Attitudes toward love
Attitudes Toward Love refers to your level of needs for romantic love and friendship love. There are two main types of love – Romantic Love and Companionate Love. Romantic Love is passionate, emotional and intense, whereas Companionate Love is a deep, affectionate attachment. People feel these two types of loves to different degrees in a relationship, and the levels of each can fluctuate over time. You scored as someone who may be best described as “a “hopeless romantic on the inside and a realist on the outside.” This means that you value very highly both the safety, security and comfort of Companionate Love and the excitement and passion of Romantic Love. You desire someone who is on the same wavelength as you –sharing similar attitudes, moods and impulses. You are a clearly a hybrid, and someone who probably views love as a transcendent thing. That is, you regard true love as a precious and rare state that must be nurtured to grow and thrive. Most people in this scoring range believe that a passionate sex life is not the most important factor in a stable and satisfying relationship. Rather, a relationship must be nurtured with acceptance and compete connectedness with a partner – a couple building and possessively protecting their “own world.” Bottom line: You need someone whose highest priority is your relationship and is willing to do the hard work to keep a transcendent level of love alive in the relationship.

Next, PlentyofFish presents some customized probing questions to use “as is” or as inspiration to develop your own to help you explore your “love attitude” needs with potential partners:

“If a partner professed that s/he would do almost anything for you, would you see that as healthy or unhealthy love?”

“When you are separated from a partner, does the rest of the world often seem dull and unsatisfying?”

“Do you think that a person must have great confidence in his/her partner’s judgment in order for the relationship to work?”
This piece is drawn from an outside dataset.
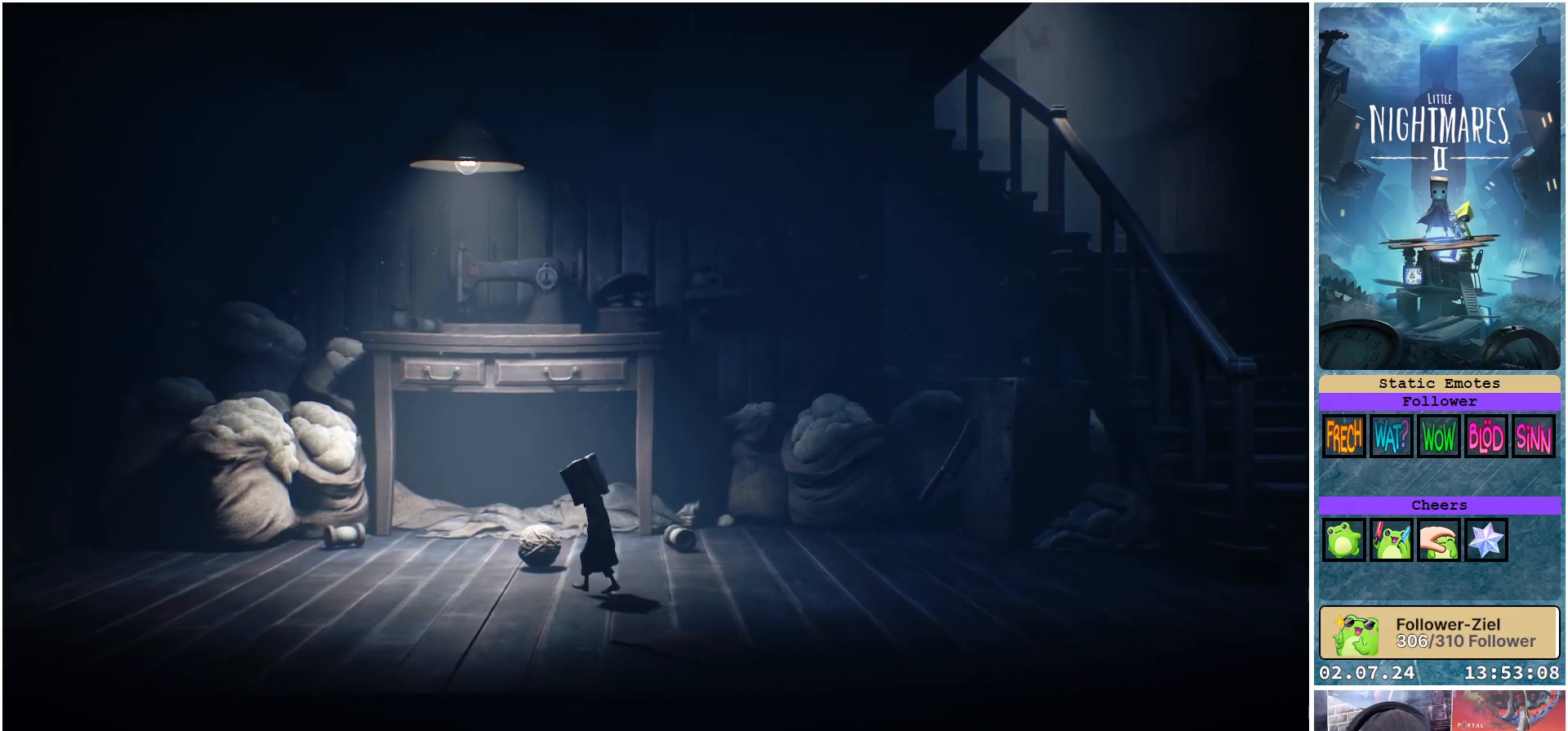
{"buttons": [], "left_stick": "up-left", "right_stick": "center", "events": []}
Preferred Expressions of Affection
Preferred Expressions of Affection refers to your likes and dislikes for different ways a partner can express love and devotion. There are many ways in which people show affection to their loved ones: physical touch, doing favors, spending time together, giving gifts or communicating love through words. Statistically, you gave higher weighted ratings to Actions. Bottom line: You need someone who can express affection through simple or grand acts of kindness – such as helping you out around the house, running errands for you or doing favors without being asked.

Next, PlentyofFish presents some customized probing questions to use “as is” or as inspiration to develop your own to help you explore your “affection” needs with potential partners:

“In what ways – if any – do you like for a partner to depend on you?”

“Have you offered to throw a party for someone? – if so, why did you take on that responsibility?”

“What are some things you have done for other people that they would say were the most thoughtful?”

Out of the various modes of expressing affection, Physical Touch received lower weighted ratings from you. Bottom line: This does not necessarily mean that you neither like nor need to be touched. Rather, it suggests that you need someone who can show affection in ways other than just physical contact – such as frequent tickles, constantly holding hands, public hugs and kisses or light touches as s/he passes by.

Next, PlentyofFish presents some customized probing questions to use “as is” or as inspiration to develop your own to help you explore your “affection” needs with potential partners:

“How do you flirt physically with a partner and how often do you like to?”

“Do you like to act like a kid and playfully wrestle or have a tickle or pillow fight with a partner?”

“How comfortable are you with PDAs (Public Displays of Affection) and which kinds?”